Thursday, September 11, 2008

Be Cool

I feel bad. For months, over a year now, the Obama campaign has been so cool. Suddenly, from Alaska ironically, the cool factor is up in the air. For everyone I believe, besides Matthew McConnaughey, being cool is hard work.


I remember trying to be cool, when all that pressure from the previous school year's annuals where kids signed, "Stay Cool," became more of a chore than a compliment. Middle school is the epoch of this time. I persuaded my grandmother to buy me Puff Daddy and the Family's "No Way Out" CD. I soon discovered it to be edited because we bought it at Walmart, which caused me to miss Busta Rhymes part completely in one song. Rap - cursing = not cool. I was still cool though, or trying, when I convinced my mom to get me a Tommy Hilfiger Logo Tee, the kind where the giant logo covers the entire abdomen and lower chest. When I got home, I put it on and as the shirt dropped past my knees, I realized that maybe this was not me, this was not my cultural fashion. My cultural garb was to be defined by Duck Head shorts and anything from The Gap. Despite my efforts to be desirable, none of the hot girls I liked liked me back. The problem lay in my image as a goody-good, and the bad boys smoking pot on the Double Churches playground after school were much more attractive than a guy destined for a medal in the Science Olympics.

It is such a struggle to be cool. How much money have I wasted on the idea? When my bride-to-be and I visited DC and New York last summer, we spent our days visiting monuments and museums and the nights taking tequila shots 'til dawn in Georgetown. That last statement is not entirely true. We usually ate dinner early, planned the next day's trip to the Air and Space Museum, and went to sleep by eleven, maybe ten-thirty. At the time, we were only one year removed from undergraduate Greek culture, where drinking on a Tuesday made sense because pitchers of Bud Light cost 2$. Two dollars! Of course, our first jobs after college consisted of teaching high school math in a blink of a town in the Mississippi Delta. As I rounded out sine curves based on the cracks in the sidewalk in DC, she could only laugh and roll her eyes at our combined dorkiness. I shed tears that trip because I thought we were going to miss a tour of the White House. Why am I telling you this?

Because cool doesn't matter. It is a state of mind. No matter what group of people you are surrounded by, they all have a standard of cool. Magic players may believe that your knowledge of Mana makes you the coolest Ajani Goldsmane in the Shadowmoor. Muscles and athletic ability be damned, tell them about your epic battles in Lorwyn. I may have no idea what that means, but you, the reader, might. And so it goes.

Current standards of cool may look like this:
1. iPhone - What, you don't own one?
2. Obama supporter - He has an iPhone, duh.
3. Hair product - Doubles as self-defense if spiked.
4. Hybrid - Oh, those environmentally-conscious bastards.
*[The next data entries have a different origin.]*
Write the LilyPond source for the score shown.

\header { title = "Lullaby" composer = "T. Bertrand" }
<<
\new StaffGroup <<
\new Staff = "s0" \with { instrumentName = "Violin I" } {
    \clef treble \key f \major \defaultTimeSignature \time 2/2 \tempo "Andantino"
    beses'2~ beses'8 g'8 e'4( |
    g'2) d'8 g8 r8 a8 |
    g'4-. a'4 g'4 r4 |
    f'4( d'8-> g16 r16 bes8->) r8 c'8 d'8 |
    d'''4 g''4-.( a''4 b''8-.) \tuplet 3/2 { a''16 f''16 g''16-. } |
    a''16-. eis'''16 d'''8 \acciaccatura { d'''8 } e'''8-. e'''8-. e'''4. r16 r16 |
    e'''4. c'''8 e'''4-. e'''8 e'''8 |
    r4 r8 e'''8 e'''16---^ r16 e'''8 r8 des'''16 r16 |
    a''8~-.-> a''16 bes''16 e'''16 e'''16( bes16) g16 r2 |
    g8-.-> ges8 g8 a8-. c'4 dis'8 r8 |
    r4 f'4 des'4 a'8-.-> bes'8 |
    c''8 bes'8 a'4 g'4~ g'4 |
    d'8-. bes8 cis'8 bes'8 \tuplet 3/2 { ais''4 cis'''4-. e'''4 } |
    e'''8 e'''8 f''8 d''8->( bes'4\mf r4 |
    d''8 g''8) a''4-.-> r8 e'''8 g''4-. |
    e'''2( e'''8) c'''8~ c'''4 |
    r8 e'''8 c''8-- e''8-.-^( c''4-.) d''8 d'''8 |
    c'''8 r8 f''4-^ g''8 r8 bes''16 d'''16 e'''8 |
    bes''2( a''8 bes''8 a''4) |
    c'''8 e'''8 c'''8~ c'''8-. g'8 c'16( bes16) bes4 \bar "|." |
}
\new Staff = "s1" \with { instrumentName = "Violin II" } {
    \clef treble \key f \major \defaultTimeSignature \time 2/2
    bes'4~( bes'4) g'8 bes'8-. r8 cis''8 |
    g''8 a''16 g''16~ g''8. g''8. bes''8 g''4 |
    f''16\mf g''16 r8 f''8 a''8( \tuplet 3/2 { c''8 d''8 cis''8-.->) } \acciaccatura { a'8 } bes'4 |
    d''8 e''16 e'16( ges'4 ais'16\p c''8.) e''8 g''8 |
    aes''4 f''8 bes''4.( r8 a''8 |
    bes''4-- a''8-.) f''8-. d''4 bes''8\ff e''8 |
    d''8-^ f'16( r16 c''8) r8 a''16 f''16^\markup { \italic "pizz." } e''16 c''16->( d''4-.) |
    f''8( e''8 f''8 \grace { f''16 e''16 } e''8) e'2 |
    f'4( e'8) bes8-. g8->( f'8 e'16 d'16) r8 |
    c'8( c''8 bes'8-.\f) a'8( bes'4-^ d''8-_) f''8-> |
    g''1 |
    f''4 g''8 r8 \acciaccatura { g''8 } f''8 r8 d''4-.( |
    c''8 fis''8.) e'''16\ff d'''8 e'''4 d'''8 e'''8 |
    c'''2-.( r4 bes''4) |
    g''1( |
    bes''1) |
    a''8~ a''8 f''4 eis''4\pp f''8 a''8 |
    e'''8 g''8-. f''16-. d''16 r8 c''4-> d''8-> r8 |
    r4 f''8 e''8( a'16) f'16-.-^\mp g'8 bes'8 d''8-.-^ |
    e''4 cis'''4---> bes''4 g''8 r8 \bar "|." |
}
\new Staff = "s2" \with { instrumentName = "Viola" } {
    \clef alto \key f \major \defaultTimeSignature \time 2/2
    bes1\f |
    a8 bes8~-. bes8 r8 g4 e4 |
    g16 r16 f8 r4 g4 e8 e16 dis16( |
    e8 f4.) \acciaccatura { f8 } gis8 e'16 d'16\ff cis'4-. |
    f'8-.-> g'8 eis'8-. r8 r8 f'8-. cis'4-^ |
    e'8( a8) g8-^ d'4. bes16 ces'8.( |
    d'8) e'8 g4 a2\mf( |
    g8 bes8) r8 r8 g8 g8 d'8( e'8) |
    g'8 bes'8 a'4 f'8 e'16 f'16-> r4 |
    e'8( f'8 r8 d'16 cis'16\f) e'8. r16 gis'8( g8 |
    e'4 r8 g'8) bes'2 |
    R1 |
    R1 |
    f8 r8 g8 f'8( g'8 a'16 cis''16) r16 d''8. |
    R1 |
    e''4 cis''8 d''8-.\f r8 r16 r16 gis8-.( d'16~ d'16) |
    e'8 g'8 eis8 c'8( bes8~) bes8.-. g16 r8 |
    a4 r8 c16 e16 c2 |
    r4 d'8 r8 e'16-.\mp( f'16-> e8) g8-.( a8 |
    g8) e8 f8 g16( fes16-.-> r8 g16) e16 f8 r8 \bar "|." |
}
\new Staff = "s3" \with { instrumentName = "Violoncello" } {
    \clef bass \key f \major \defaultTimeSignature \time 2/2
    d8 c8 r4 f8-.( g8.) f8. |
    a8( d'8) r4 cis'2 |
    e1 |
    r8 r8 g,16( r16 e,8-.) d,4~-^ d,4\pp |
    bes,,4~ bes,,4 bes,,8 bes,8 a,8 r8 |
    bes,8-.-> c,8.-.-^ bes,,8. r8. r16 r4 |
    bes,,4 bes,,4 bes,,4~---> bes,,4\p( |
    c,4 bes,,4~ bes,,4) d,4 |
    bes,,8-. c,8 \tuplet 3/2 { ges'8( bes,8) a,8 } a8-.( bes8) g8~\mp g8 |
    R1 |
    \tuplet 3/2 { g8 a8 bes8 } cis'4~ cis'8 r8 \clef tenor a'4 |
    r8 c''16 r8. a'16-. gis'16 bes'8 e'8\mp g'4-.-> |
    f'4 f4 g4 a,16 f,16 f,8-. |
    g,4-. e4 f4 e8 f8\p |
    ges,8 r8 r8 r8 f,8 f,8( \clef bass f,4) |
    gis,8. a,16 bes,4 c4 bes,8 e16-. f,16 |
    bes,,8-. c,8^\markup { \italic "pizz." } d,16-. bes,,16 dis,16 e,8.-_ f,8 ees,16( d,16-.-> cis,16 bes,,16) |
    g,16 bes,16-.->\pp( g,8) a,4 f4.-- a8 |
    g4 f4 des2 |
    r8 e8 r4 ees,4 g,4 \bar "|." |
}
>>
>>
More on this later.

Notice I did not put blogging on the list for obvious reasons.
It is too much hard work and too much money to be cool. When I was out west this summer touring the Grand Tetons and Yellowstone with a good friend, I looked around at all the families, America if you will, enjoying their vacation. As I stroked my day old moustache and counted rat tails, fanny packs, and smiles, I thought, "Man, cool is overrated."